Salwa Shaqilla, Juara 1 Lomba Puisi di Ajang FL2SN Lamsel

68

SELASA, 21 MARET 2017

LAMPUNG — Siswa kelas 5 SDN 3 Pasuruan, Penengahan, Lampung Selatan, Salwa Shaqilla (10), meraih juara I dalam Festival dan Lomba Seni Siswa Nasional (FL2SN) bidang lomba cipta dan baca puisi tingkat kecamatan. Dalam lomba itu, Salwa membawakan puisi ciptaannya berjudul ‘Ibu’, yang dideklamasikannya di luar kepala dan penuh penjiwaan. Ia pun kini tengah bersiap menghadapi lomba selanjutnya di tingkat kabupaten dan provinsi.

Salwa Shaqilla saat membawakan puisinya di hadapan teman-teman sekelasnya.

Saat ditemui di sekolahnya, Selasa (21/3/2017), Salwa mengatakan, puisinya itu terdiri dari 10 bait dan menggambarkan kecintaan seorang anak kepada sang ibu yang telah melahirkannya, merawatnya sejak bayi dan mengurusnya hingga menjadi seorang pelajar. Harapan dan doa serta keinginan sang anak untuk membahagiakan sang ibu, akan diganti dengan pengabdian seorang anak yang dirasa tak akan cukup terbayar, hingga sang ibu tutup usia. “Sebelumnya, saya sudah berlatih dengan guru pembimbing. Guru mengajari saya bagaimana cara menjiwai, menghapal teks serta hal-hal lain yang akan menjadi penilaian saat lomba cipta dan baca puisi. Dan, saat tampil, saya senang bisa menang juara pertama,” ungkap Salwa.

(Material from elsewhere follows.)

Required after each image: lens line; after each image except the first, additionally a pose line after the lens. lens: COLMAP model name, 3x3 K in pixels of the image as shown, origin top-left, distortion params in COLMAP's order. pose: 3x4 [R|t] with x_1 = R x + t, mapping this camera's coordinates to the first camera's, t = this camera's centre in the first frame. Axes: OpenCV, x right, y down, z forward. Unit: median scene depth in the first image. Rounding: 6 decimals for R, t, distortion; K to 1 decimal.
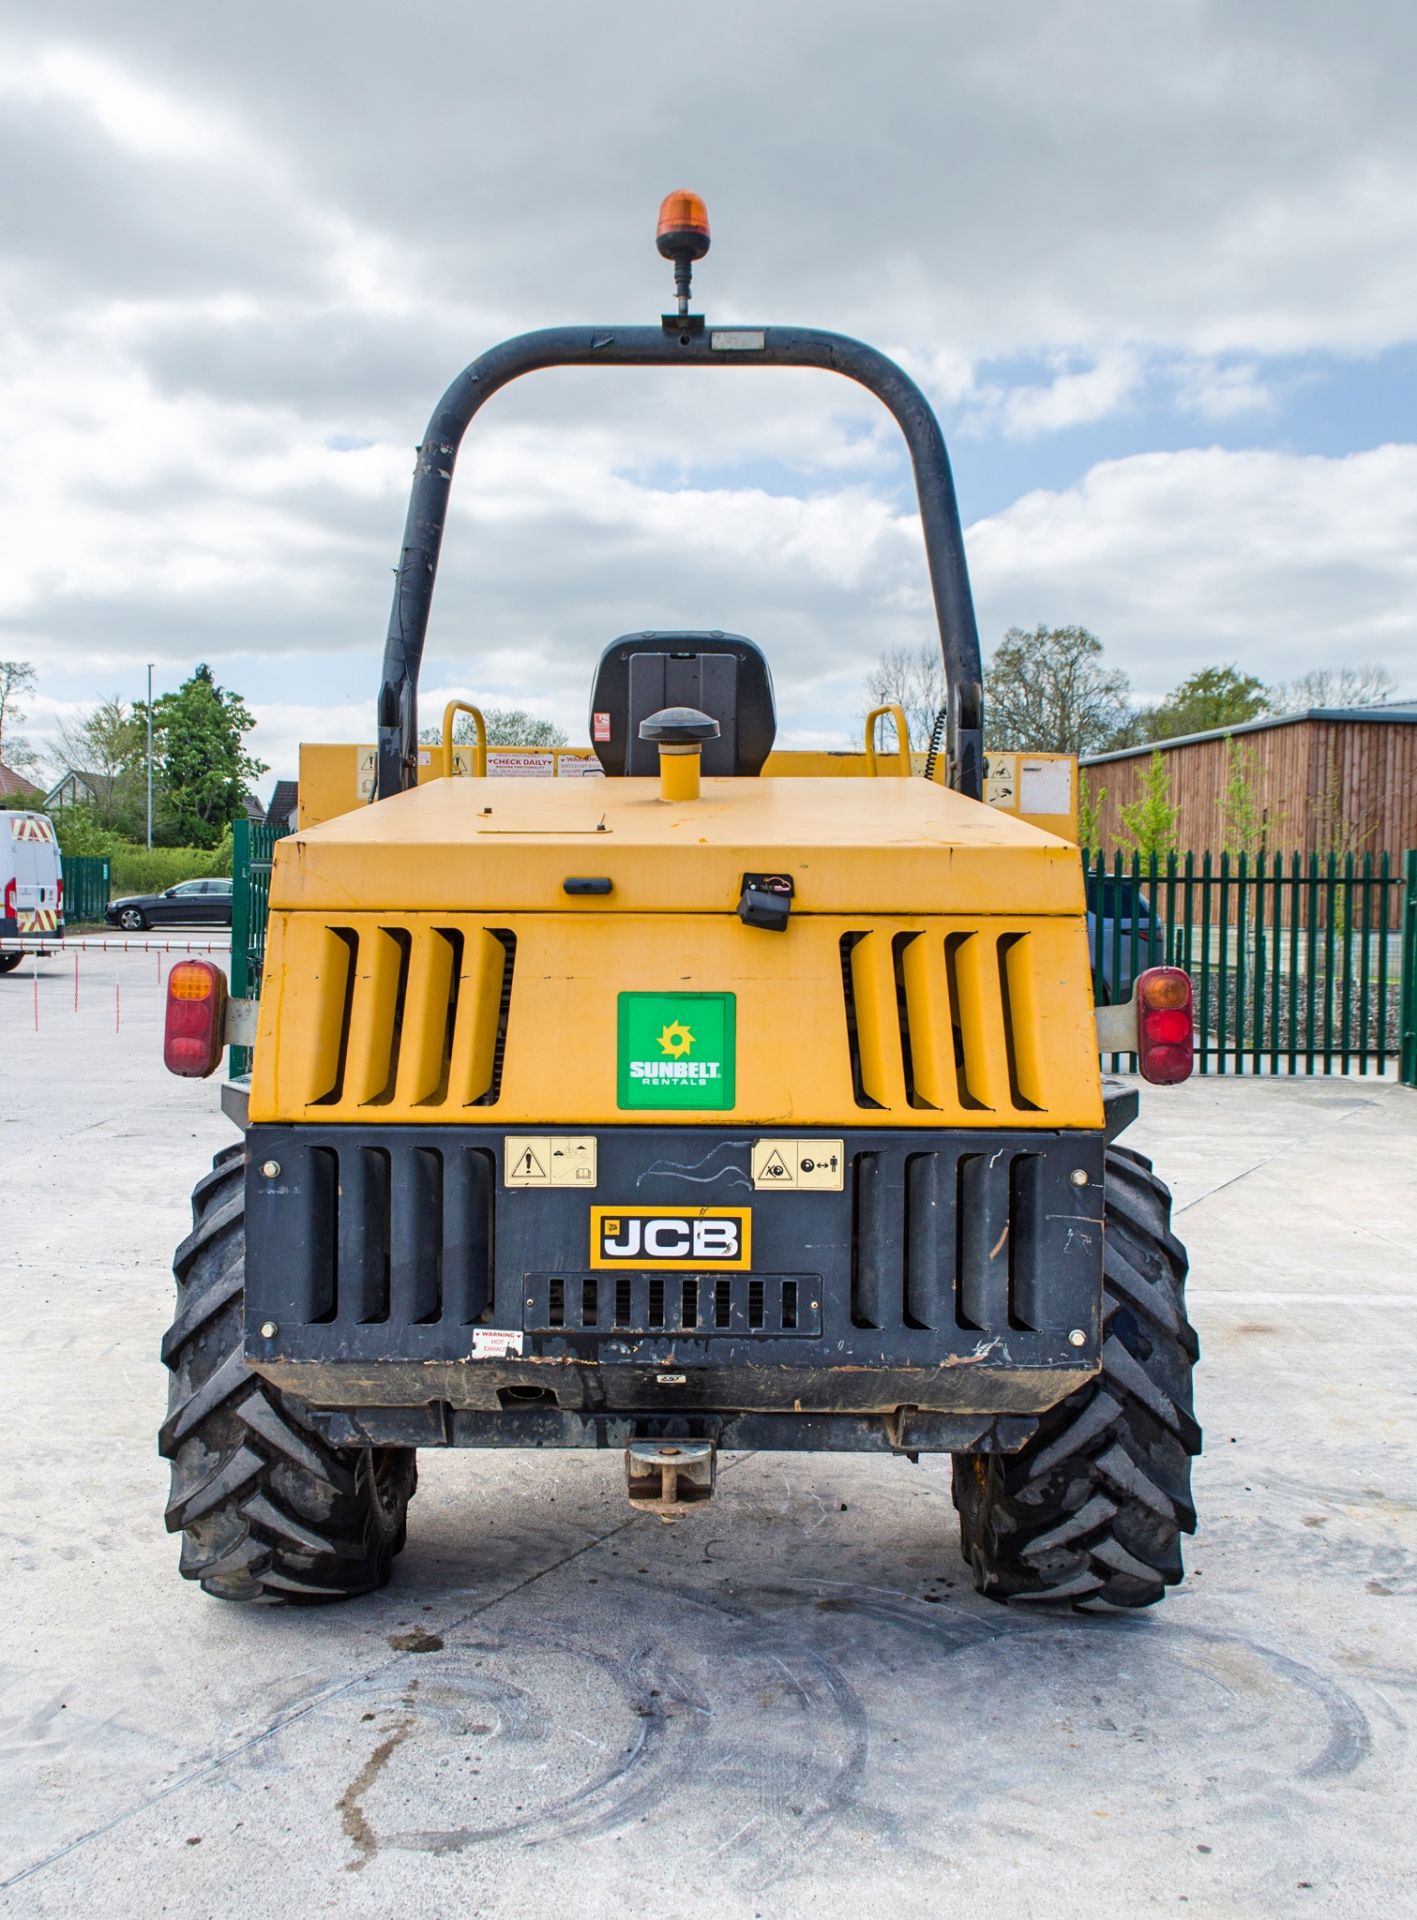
lens RADIAL K [[1901.6, 0, 708.5], [0, 1901.6, 960.0], [0, 0, 1]] dist [0.041454, -0.026126]
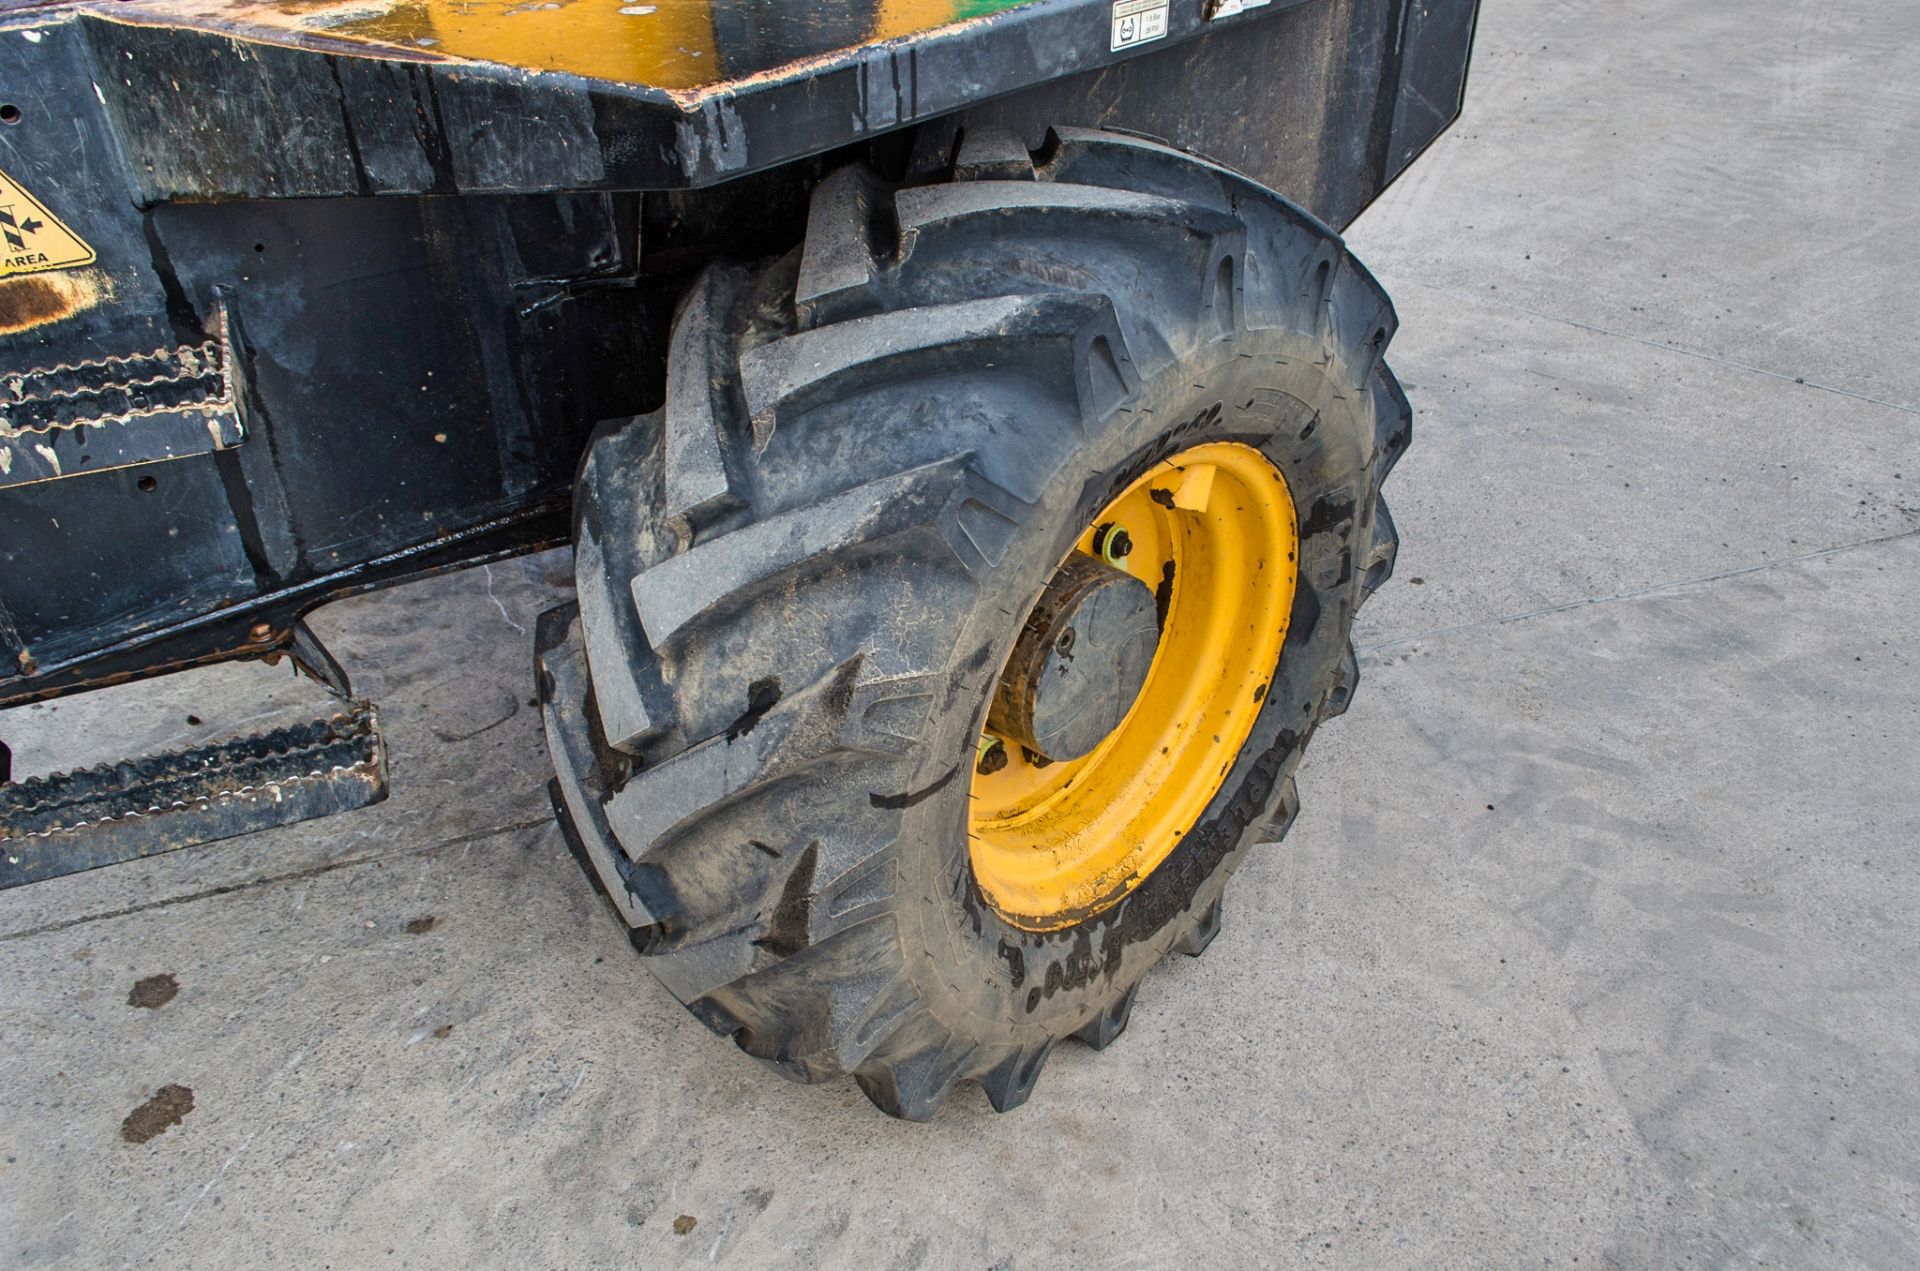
lens RADIAL K [[1452.1, 0, 960.0], [0, 1452.1, 635.5], [0, 0, 1]] dist [0.024488, -0.013445]
pose [[-0.734028, -0.379035, 0.563503, -0.494719], [0.025568, 0.813744, 0.580662, -0.002965], [-0.678638, 0.440629, -0.587619, 1.493600]]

Meski telah meraih piagam penghargaan dan trophy dalam berbagai even lomba baca puisi, baik yang diselenggarakan oleh sekolah dan umum, Salwa mengaku tidak lantas berpuas diri. Melainkan, terus giat melatih kemampuan dan menyempurnakan penjiwaan, intonasi, mimik dan gerak tubuh, untuk menghadapi lomba tingkat berikutnya, yaitu tingkat kabupaten, dalam Olimpiade Olahraga Siswa Nasional (O2SN) dan Provinsi.

Saat membawakan puisi berjudul ‘Ibu’ di hadapan teman-temannya kelas 5, Salwa mampu membawa suasana penuh penghayatan bagi teman-temannya. Suasana menjadi tenang, saat Salwa membawakan puisinya dengan penuh penjiwaan, bahkan juga dengan bersujud, menggambarkan ekspresi bakti yang tak terhingga kepada sang ibu. Beberapa siswa yang terhanyut nyaris menitikkan air mata dan setelah keseluruhan bait puisi berjudul ‘Ibu’ selesai dibawakan, tepuk tangan meriah menyambutnya.

Sementara itu, Kepala Sekolah SDN 3 Pasuruan, Herianto, mengatakan, prestasi Salwa yang membanggakan itu tak lepas dari peran para guru dan pendamping. Menurutnya, jauh sebelum lomba digelar, pendamping yang berkolaborasi dengan guru berperan dalam pemilihan tema, dan siswa diberi kebebasan menentukan judul puisi sesuai dengan minatnya.

Herianto (paling kiri) dan Salwa Shaqilla (kedua dari kanan)

Siswa kemudian dilatih tentang cara memahami isi puisi yang akan diciptakan dan dideklamasikan. Pelatihan dilakukan usai pulang sekolah atau di luar jam belajar, meliputi vokal dan artikulasi, intonasi, karakter suara, kekuatan suara dan tempo. “Butuh waktu hampir satu bulan untuk memadukan dan menyiapkan segala sesuatu untuk bidang seni cipta dan baca puisi tersebut, hingga menyiapkan penampilan berupa ekspresi dan mimik, kerapian dan saat memasuki pentas,” katanya.